Limitations & Future Work¶
- All supplementary modality data are synthetically generated (estimated/simulated), introducing a domain gap relative to real sensor data; the paper does not evaluate the impact of this gap.
- The thermal estimation model is trained on only four small-scale RGB-T datasets, which may limit synthesis quality.
- Only the supervised classification pretraining → segmentation fine-tuning paradigm is explored; self-supervised or unsupervised pretraining approaches are not investigated.

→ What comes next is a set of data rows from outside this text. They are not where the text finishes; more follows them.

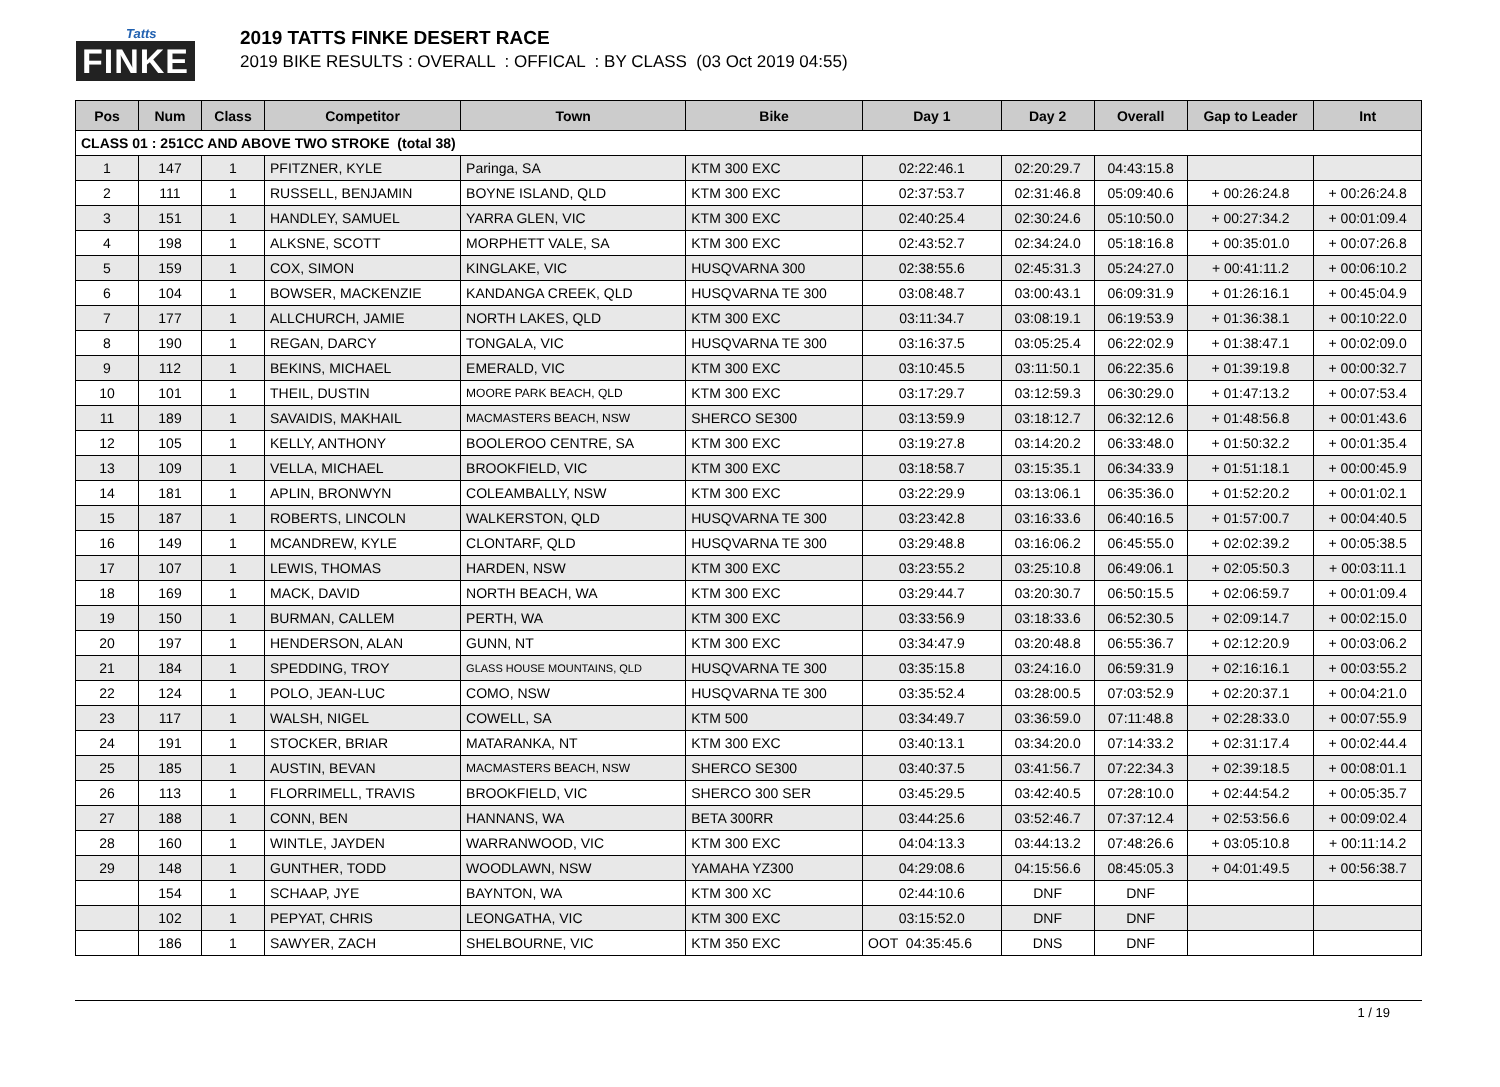Tatts
FINKE
2019 TATTS FINKE DESERT RACE
2019 BIKE RESULTS : OVERALL : OFFICAL : BY CLASS (03 Oct 2019 04:55)
| Pos | Num | Class | Competitor | Town | Bike | Day 1 | Day 2 | Overall | Gap to Leader | Int |
| --- | --- | --- | --- | --- | --- | --- | --- | --- | --- | --- |
| CLASS 01 : 251CC AND ABOVE TWO STROKE (total 38) | | | | | | | | | | |
| 1 | 147 | 1 | PFITZNER, KYLE | Paringa, SA | KTM 300 EXC | 02:22:46.1 | 02:20:29.7 | 04:43:15.8 | | |
| 2 | 111 | 1 | RUSSELL, BENJAMIN | BOYNE ISLAND, QLD | KTM 300 EXC | 02:37:53.7 | 02:31:46.8 | 05:09:40.6 | + 00:26:24.8 | + 00:26:24.8 |
| 3 | 151 | 1 | HANDLEY, SAMUEL | YARRA GLEN, VIC | KTM 300 EXC | 02:40:25.4 | 02:30:24.6 | 05:10:50.0 | + 00:27:34.2 | + 00:01:09.4 |
| 4 | 198 | 1 | ALKSNE, SCOTT | MORPHETT VALE, SA | KTM 300 EXC | 02:43:52.7 | 02:34:24.0 | 05:18:16.8 | + 00:35:01.0 | + 00:07:26.8 |
| 5 | 159 | 1 | COX, SIMON | KINGLAKE, VIC | HUSQVARNA 300 | 02:38:55.6 | 02:45:31.3 | 05:24:27.0 | + 00:41:11.2 | + 00:06:10.2 |
| 6 | 104 | 1 | BOWSER, MACKENZIE | KANDANGA CREEK, QLD | HUSQVARNA TE 300 | 03:08:48.7 | 03:00:43.1 | 06:09:31.9 | + 01:26:16.1 | + 00:45:04.9 |
| 7 | 177 | 1 | ALLCHURCH, JAMIE | NORTH LAKES, QLD | KTM 300 EXC | 03:11:34.7 | 03:08:19.1 | 06:19:53.9 | + 01:36:38.1 | + 00:10:22.0 |
| 8 | 190 | 1 | REGAN, DARCY | TONGALA, VIC | HUSQVARNA TE 300 | 03:16:37.5 | 03:05:25.4 | 06:22:02.9 | + 01:38:47.1 | + 00:02:09.0 |
| 9 | 112 | 1 | BEKINS, MICHAEL | EMERALD, VIC | KTM 300 EXC | 03:10:45.5 | 03:11:50.1 | 06:22:35.6 | + 01:39:19.8 | + 00:00:32.7 |
| 10 | 101 | 1 | THEIL, DUSTIN | MOORE PARK BEACH, QLD | KTM 300 EXC | 03:17:29.7 | 03:12:59.3 | 06:30:29.0 | + 01:47:13.2 | + 00:07:53.4 |
| 11 | 189 | 1 | SAVAIDIS, MAKHAIL | MACMASTERS BEACH, NSW | SHERCO SE300 | 03:13:59.9 | 03:18:12.7 | 06:32:12.6 | + 01:48:56.8 | + 00:01:43.6 |
| 12 | 105 | 1 | KELLY, ANTHONY | BOOLEROO CENTRE, SA | KTM 300 EXC | 03:19:27.8 | 03:14:20.2 | 06:33:48.0 | + 01:50:32.2 | + 00:01:35.4 |
| 13 | 109 | 1 | VELLA, MICHAEL | BROOKFIELD, VIC | KTM 300 EXC | 03:18:58.7 | 03:15:35.1 | 06:34:33.9 | + 01:51:18.1 | + 00:00:45.9 |
| 14 | 181 | 1 | APLIN, BRONWYN | COLEAMBALLY, NSW | KTM 300 EXC | 03:22:29.9 | 03:13:06.1 | 06:35:36.0 | + 01:52:20.2 | + 00:01:02.1 |
| 15 | 187 | 1 | ROBERTS, LINCOLN | WALKERSTON, QLD | HUSQVARNA TE 300 | 03:23:42.8 | 03:16:33.6 | 06:40:16.5 | + 01:57:00.7 | + 00:04:40.5 |
| 16 | 149 | 1 | MCANDREW, KYLE | CLONTARF, QLD | HUSQVARNA TE 300 | 03:29:48.8 | 03:16:06.2 | 06:45:55.0 | + 02:02:39.2 | + 00:05:38.5 |
| 17 | 107 | 1 | LEWIS, THOMAS | HARDEN, NSW | KTM 300 EXC | 03:23:55.2 | 03:25:10.8 | 06:49:06.1 | + 02:05:50.3 | + 00:03:11.1 |
| 18 | 169 | 1 | MACK, DAVID | NORTH BEACH, WA | KTM 300 EXC | 03:29:44.7 | 03:20:30.7 | 06:50:15.5 | + 02:06:59.7 | + 00:01:09.4 |
| 19 | 150 | 1 | BURMAN, CALLEM | PERTH, WA | KTM 300 EXC | 03:33:56.9 | 03:18:33.6 | 06:52:30.5 | + 02:09:14.7 | + 00:02:15.0 |
| 20 | 197 | 1 | HENDERSON, ALAN | GUNN, NT | KTM 300 EXC | 03:34:47.9 | 03:20:48.8 | 06:55:36.7 | + 02:12:20.9 | + 00:03:06.2 |
| 21 | 184 | 1 | SPEDDING, TROY | GLASS HOUSE MOUNTAINS, QLD | HUSQVARNA TE 300 | 03:35:15.8 | 03:24:16.0 | 06:59:31.9 | + 02:16:16.1 | + 00:03:55.2 |
| 22 | 124 | 1 | POLO, JEAN-LUC | COMO, NSW | HUSQVARNA TE 300 | 03:35:52.4 | 03:28:00.5 | 07:03:52.9 | + 02:20:37.1 | + 00:04:21.0 |
| 23 | 117 | 1 | WALSH, NIGEL | COWELL, SA | KTM 500 | 03:34:49.7 | 03:36:59.0 | 07:11:48.8 | + 02:28:33.0 | + 00:07:55.9 |
| 24 | 191 | 1 | STOCKER, BRIAR | MATARANKA, NT | KTM 300 EXC | 03:40:13.1 | 03:34:20.0 | 07:14:33.2 | + 02:31:17.4 | + 00:02:44.4 |
| 25 | 185 | 1 | AUSTIN, BEVAN | MACMASTERS BEACH, NSW | SHERCO SE300 | 03:40:37.5 | 03:41:56.7 | 07:22:34.3 | + 02:39:18.5 | + 00:08:01.1 |
| 26 | 113 | 1 | FLORRIMELL, TRAVIS | BROOKFIELD, VIC | SHERCO 300 SER | 03:45:29.5 | 03:42:40.5 | 07:28:10.0 | + 02:44:54.2 | + 00:05:35.7 |
| 27 | 188 | 1 | CONN, BEN | HANNANS, WA | BETA 300RR | 03:44:25.6 | 03:52:46.7 | 07:37:12.4 | + 02:53:56.6 | + 00:09:02.4 |
| 28 | 160 | 1 | WINTLE, JAYDEN | WARRANWOOD, VIC | KTM 300 EXC | 04:04:13.3 | 03:44:13.2 | 07:48:26.6 | + 03:05:10.8 | + 00:11:14.2 |
| 29 | 148 | 1 | GUNTHER, TODD | WOODLAWN, NSW | YAMAHA YZ300 | 04:29:08.6 | 04:15:56.6 | 08:45:05.3 | + 04:01:49.5 | + 00:56:38.7 |
| | 154 | 1 | SCHAAP, JYE | BAYNTON, WA | KTM 300 XC | 02:44:10.6 | DNF | DNF | | |
| | 102 | 1 | PEPYAT, CHRIS | LEONGATHA, VIC | KTM 300 EXC | 03:15:52.0 | DNF | DNF | | |
| | 186 | 1 | SAWYER, ZACH | SHELBOURNE, VIC | KTM 350 EXC | OOT 04:35:45.6 | DNS | DNF | | |
1 / 19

- Existing evaluation benchmarks cover limited modality combinations, and no real-world dataset simultaneously encompasses all 5 modalities.
Related Work & Insights¶
- vs. DFormer: DFormer performs modality-specific RGB-D pretraining; OmniSegmentor extends this to a modality-agnostic multi-modal pretraining framework while directly reusing DFormer's building block design.
- vs. CMNeXt: CMNeXt is a general multi-modal segmentation framework but relies on RGB-pretrained weights; OmniSegmentor surpasses it across all settings through ImageNeXt pretraining.
- vs. MultiMAE: MultiMAE also performs multi-modal pretraining (RGB-D) but adopts a MAE-based self-supervised paradigm and is limited to dual-modality input.
Rating¶
- Novelty: ⭐⭐⭐⭐ First unified pretraining framework across 5 modalities, though the core architecture reuses DFormer's design.
- Experimental Thoroughness: ⭐⭐⭐⭐⭐ Comprehensive evaluation on 6 benchmarks with extensive ablation studies.
- Writing Quality: ⭐⭐⭐⭐ Clear structure, well-motivated design choices, rich figures and tables.
- Value: ⭐⭐⭐⭐ Provides a reusable pretraining paradigm and a large-scale dataset for multi-modal segmentation.